* **Description of the task**: Would you please write out only the lines running from the top of the listing through the one holding "e(X) = M − ⋃n int Cn", exactly, with both ends kept and pictures left out?

-- Opening Marker --

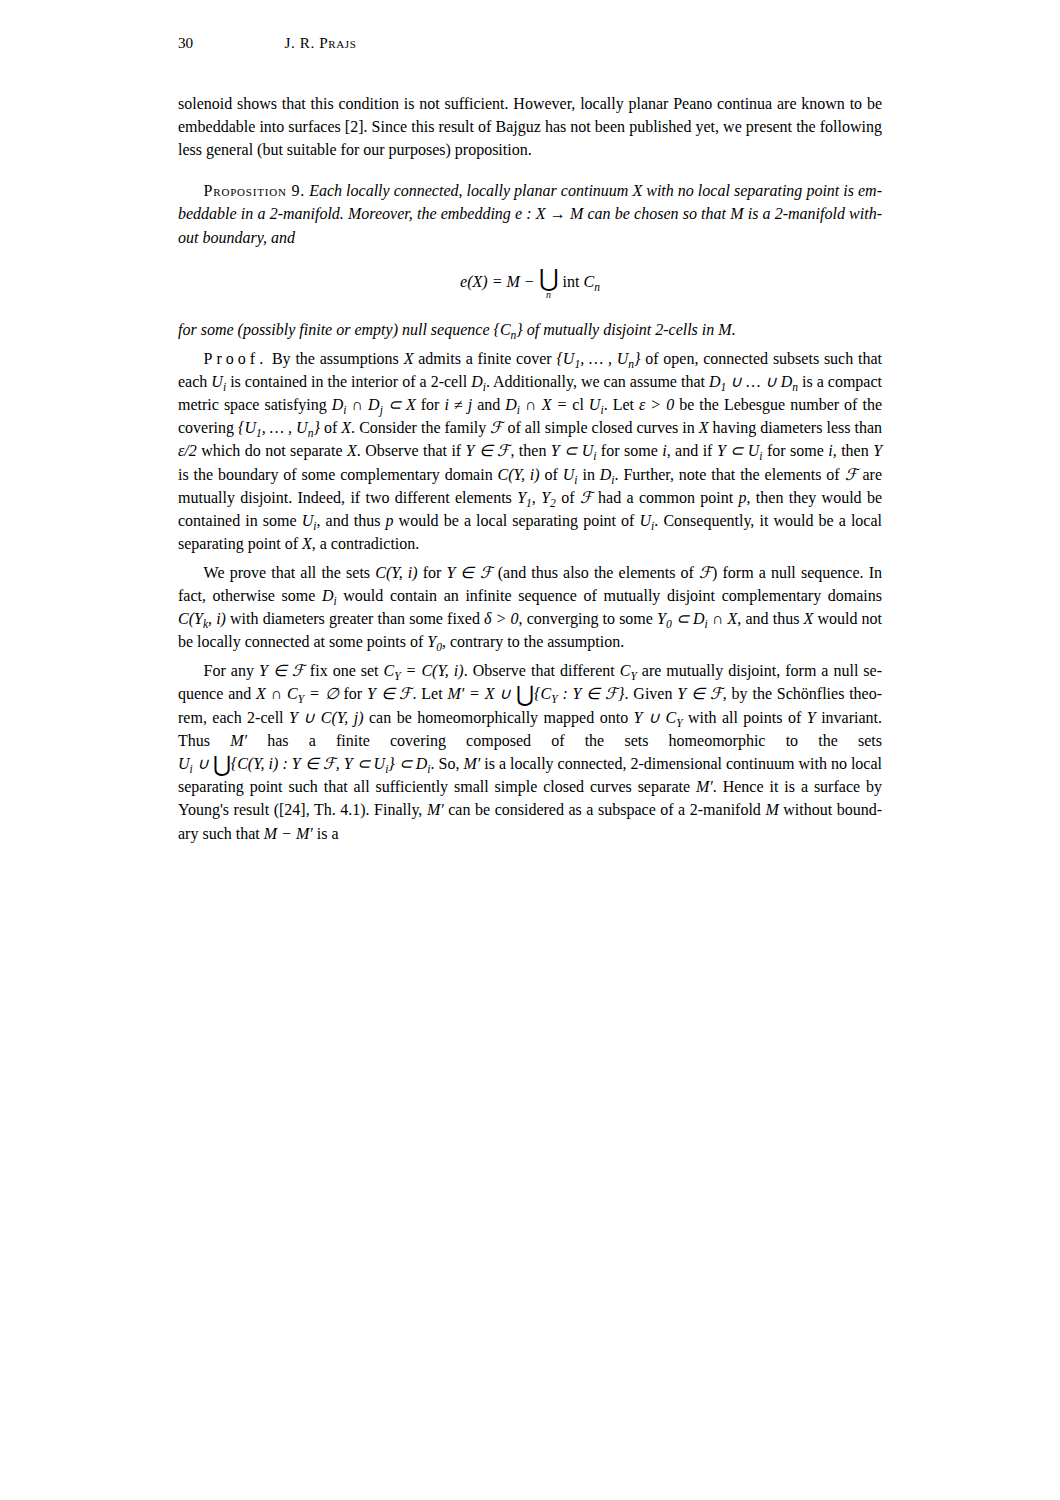30 J. R. Prajs
solenoid shows that this condition is not sufficient. However, locally planar Peano continua are known to be embeddable into surfaces [2]. Since this result of Bajguz has not been published yet, we present the following less general (but suitable for our purposes) proposition.
Proposition 9. Each locally connected, locally planar continuum X with no local separating point is embeddable in a 2-manifold. Moreover, the embedding e : X → M can be chosen so that M is a 2-manifold without boundary, and
e(X) = M − ⋃n int Cn
for some (possibly finite or empty) null sequence {Cn} of mutually disjoint 2-cells in M.
Proof. By the assumptions X admits a finite cover {U1, … , Un} of open, connected subsets such that each Ui is contained in the interior of a 2-cell Di. Additionally, we can assume that D1 ∪ … ∪ Dn is a compact metric space satisfying Di ∩ Dj ⊂ X for i ≠ j and Di ∩ X = cl Ui. Let ε > 0 be the Lebesgue number of the covering {U1, … , Un} of X. Consider the family ℱ of all simple closed curves in X having diameters less than ε/2 which do not separate X. Observe that if Y ∈ ℱ, then Y ⊂ Ui for some i, and if Y ⊂ Ui for some i, then Y is the boundary of some complementary domain C(Y, i) of Ui in Di. Further, note that the elements of ℱ are mutually disjoint. Indeed, if two different elements Y1, Y2 of ℱ had a common point p, then they would be contained in some Ui, and thus p would be a local separating point of Ui. Consequently, it would be a local separating point of X, a contradiction.
We prove that all the sets C(Y, i) for Y ∈ ℱ (and thus also the elements of ℱ) form a null sequence. In fact, otherwise some Di would contain an infinite sequence of mutually disjoint complementary domains C(Yk, i) with diameters greater than some fixed δ > 0, converging to some Y0 ⊂ Di ∩ X, and thus X would not be locally connected at some points of Y0, contrary to the assumption.
For any Y ∈ ℱ fix one set CY = C(Y, i). Observe that different CY are mutually disjoint, form a null sequence and X ∩ CY = ∅ for Y ∈ ℱ. Let M′ = X ∪ ⋃{CY : Y ∈ ℱ}. Given Y ∈ ℱ, by the Schönflies theorem, each 2-cell Y ∪ C(Y, j) can be homeomorphically mapped onto Y ∪ CY with all points of Y invariant. Thus M′ has a finite covering composed of the sets homeomorphic to the sets Ui ∪ ⋃{C(Y, i) : Y ∈ ℱ, Y ⊂ Ui} ⊂ Di. So, M′ is a locally connected, 2-dimensional continuum with no local separating point such that all sufficiently small simple closed curves separate M′. Hence it is a surface by Young's result ([24], Th. 4.1). Finally, M′ can be considered as a subspace of a 2-manifold M without boundary such that M − M′ is a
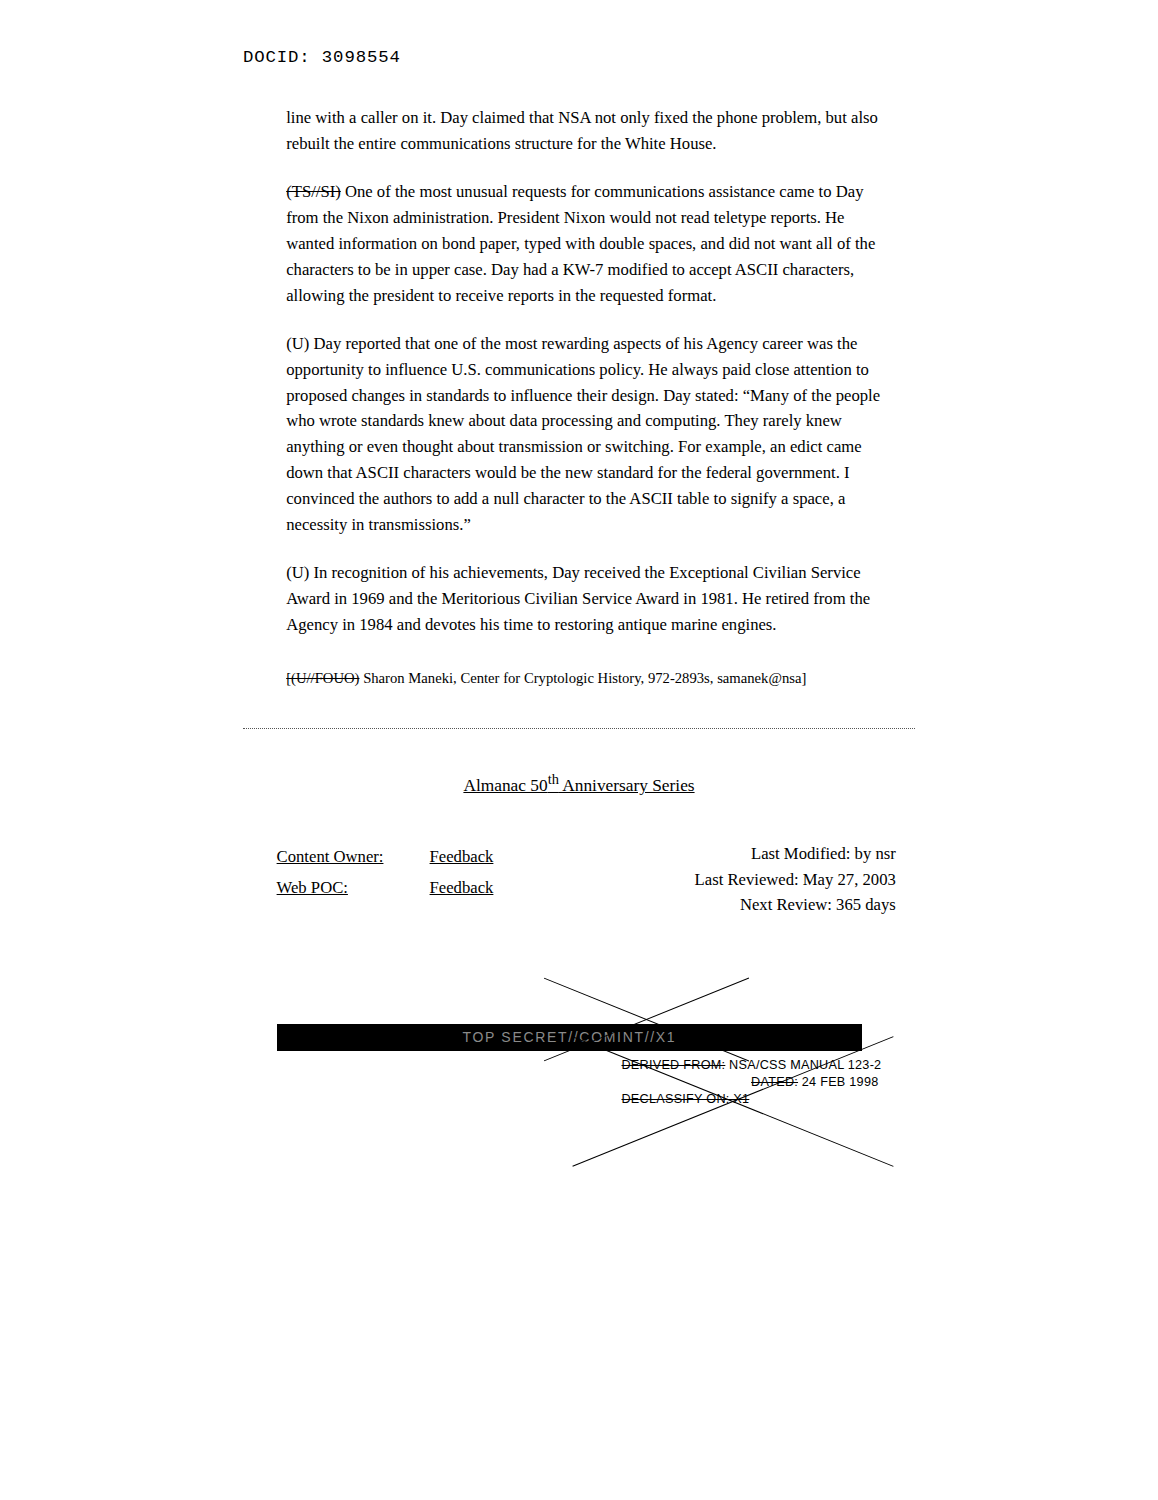DOCID: 3098554
line with a caller on it. Day claimed that NSA not only fixed the phone problem, but also rebuilt the entire communications structure for the White House.
(TS//SI) One of the most unusual requests for communications assistance came to Day from the Nixon administration. President Nixon would not read teletype reports. He wanted information on bond paper, typed with double spaces, and did not want all of the characters to be in upper case. Day had a KW-7 modified to accept ASCII characters, allowing the president to receive reports in the requested format.
(U) Day reported that one of the most rewarding aspects of his Agency career was the opportunity to influence U.S. communications policy. He always paid close attention to proposed changes in standards to influence their design. Day stated: “Many of the people who wrote standards knew about data processing and computing. They rarely knew anything or even thought about transmission or switching. For example, an edict came down that ASCII characters would be the new standard for the federal government. I convinced the authors to add a null character to the ASCII table to signify a space, a necessity in transmissions.”
(U) In recognition of his achievements, Day received the Exceptional Civilian Service Award in 1969 and the Meritorious Civilian Service Award in 1981. He retired from the Agency in 1984 and devotes his time to restoring antique marine engines.
[(U//FOUO) Sharon Maneki, Center for Cryptologic History, 972-2893s, samanek@nsa]
Almanac 50th Anniversary Series
Content Owner: Feedback
Web POC: Feedback
Last Modified: by nsr
Last Reviewed: May 27, 2003
Next Review: 365 days
TOP SECRET//COMINT//X1
DERIVED FROM: NSA/CSS MANUAL 123-2
DATED: 24 FEB 1998
DECLASSIFY ON: X1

-- Closing Marker --

* **Exercise solution**:
30 J. R. Prajs
solenoid shows that this condition is not sufficient. However, locally planar Peano continua are known to be embeddable into surfaces [2]. Since this result of Bajguz has not been published yet, we present the following less general (but suitable for our purposes) proposition.
Proposition 9. Each locally connected, locally planar continuum X with no local separating point is embeddable in a 2-manifold. Moreover, the embedding e : X → M can be chosen so that M is a 2-manifold without boundary, and
e(X) = M − ⋃n int Cn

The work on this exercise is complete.